*Source extract*.
◆ ◆ ◆ ◆ ◆ ◆ ◆

# LLM Evals: Everything You Need to Know

> A sharp-opinion FAQ on LLM evals: skip generic metrics and tooling, do error analysis on your own traces, build a failure taxonomy, then write targeted evaluators.

Published: 2026-06-21
URL: https://daniliants.com/insights/llm-evals-everything-you-need-to-know/
Tags: llm-evals, error-analysis, llm-as-judge, rag

---

## Summary

A sharp-opinion FAQ distilled from teaching LLM evals to 700+ engineers and PMs. The core thesis: stop buying generic eval metrics and tooling, and instead do error analysis - manually read your own traces, build a failure taxonomy, and only then write targeted evaluators. Evaluation is a human-driven sensemaking process, not a dashboard you switch on.

## Key Insight

- **Error analysis is the whole game.** On real projects the authors spent 60-80% of dev time on error analysis and evaluation, not building automated checks. Skipping it produces "counter-productive generic metrics".
- **Read ~100 traces, stop at saturation.** Heuristic: if ~20 new traces turn up no new failure category, you can stop (but review at least 100 first). Process = open coding (journal notes on first failure per trace) then axial coding (group into a failure taxonomy and count).
- **A 100% eval pass rate is a red flag** - you are not stress-testing. A 70% pass rate often signals a more meaningful eval.
- **Binary pass/fail beats 1-5 Likert.** Likert points (3 vs 4) are subjective, need bigger samples, and annotators hide uncertainty in the middle. Decompose into sub-component binary checks (e.g. "4 of 5 expected facts present") to track gradual progress.
- **Don't do eval-driven development** (writing evals before features) - LLMs have infinite failure surface you can't anticipate. Exception: hard known constraints like "never mention competitors".

◆ ◆ ◆ ◆ ◆ ◆ ◆

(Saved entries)

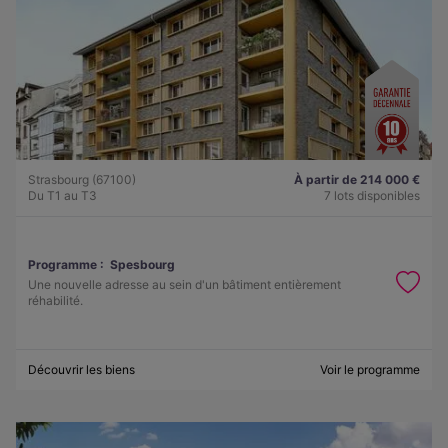
Strasbourg (67100)
À partir de 214 000 €
Du T1 au T3
7 lots disponibles
Programme :
Spesbourg
Une nouvelle adresse au sein d'un bâtiment entièrement
réhabilité.
Découvrir les biens
Voir le programme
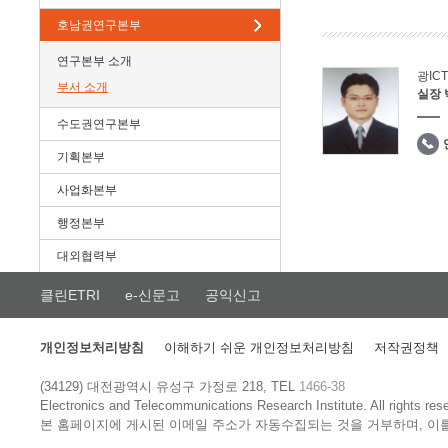
호남권연구본부
연구본부 소개
광IC
부서 소개
실장
수도권연구본부
기획본부
사업화본부
행정본부
대외협력부
클린ETRI
e-신문고
공익신고
개인정보처리방침
이해하기 쉬운 개인정보처리방침
저작권정책
(34129) 대전광역시 유성구 가정로 218, TEL
1466-38
Electronics and Telecommunications Research Institute.
All rights res
본 홈페이지에 게시된 이메일 주소가 자동수집되는 것을 거부하며, 이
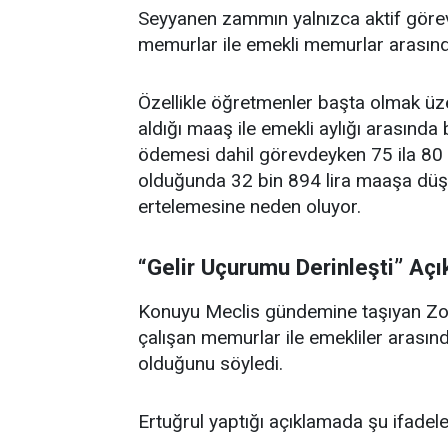
Seyyanen zammın yalnızca aktif göre
memurlar ile emekli memurlar arasındaki
Özellikle öğretmenler başta olmak ü
aldığı maaş ile emekli aylığı arasında
ödemesi dahil görevdeyken 75 ila 80 
olduğunda 32 bin 894 lira maaşa düşm
ertelemesine neden oluyor.
“Gelir Uçurumu Derinleşti” Aç
Konuyu Meclis gündemine taşıyan Zong
çalışan memurlar ile emekliler arasınd
olduğunu söyledi.
Ertuğrul yaptığı açıklamada şu ifadeler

◆ ◆ ◆ ◆ ◆ ◆ ◆

*Instructions*.
1. List every tag given in the LLM evals FAQ.
2. Pick up the LLM evals FAQ right after its last line and keep writing it.
These records come from a separate source and aren't part of the LLM evals FAQ.

*Set of answers*.
1. llm-evals, error-analysis, llm-as-judge, rag

2.
- **Generic / off-the-shelf metrics waste time and create false confidence.** BERTScore, ROUGE, cosine similarity, "helpfulness/coherence/quality" don't tell you if your system works. Only reuse them as exploration signals to surface interesting traces.
- **One "benevolent dictator" domain expert** beats a committee - eliminates annotation conflicts. Needing 5 SMEs to judge one interaction means your product scope is too broad. Use Cohen's Kappa only when multiple annotators are unavoidable.
- **Build a custom annotation tool** (Cursor/Lovable, hours of work) - teams with one iterate ~10x faster. Render traces in domain-native form (emails as emails, code with syntax highlighting), ask "Was the appointment booked?" not "Did the tool call succeed?".
- **Synthetic data: use structured dimensions, two-step.** Define dimensions (e.g. dietary restriction x cuisine x complexity), hand-write 20 tuples, then (1) generate more tuples, (2) convert tuples to natural-language queries in a separate prompt. Avoids generic repetitive output. Unreliable for high-stakes/specialized/low-resource domains.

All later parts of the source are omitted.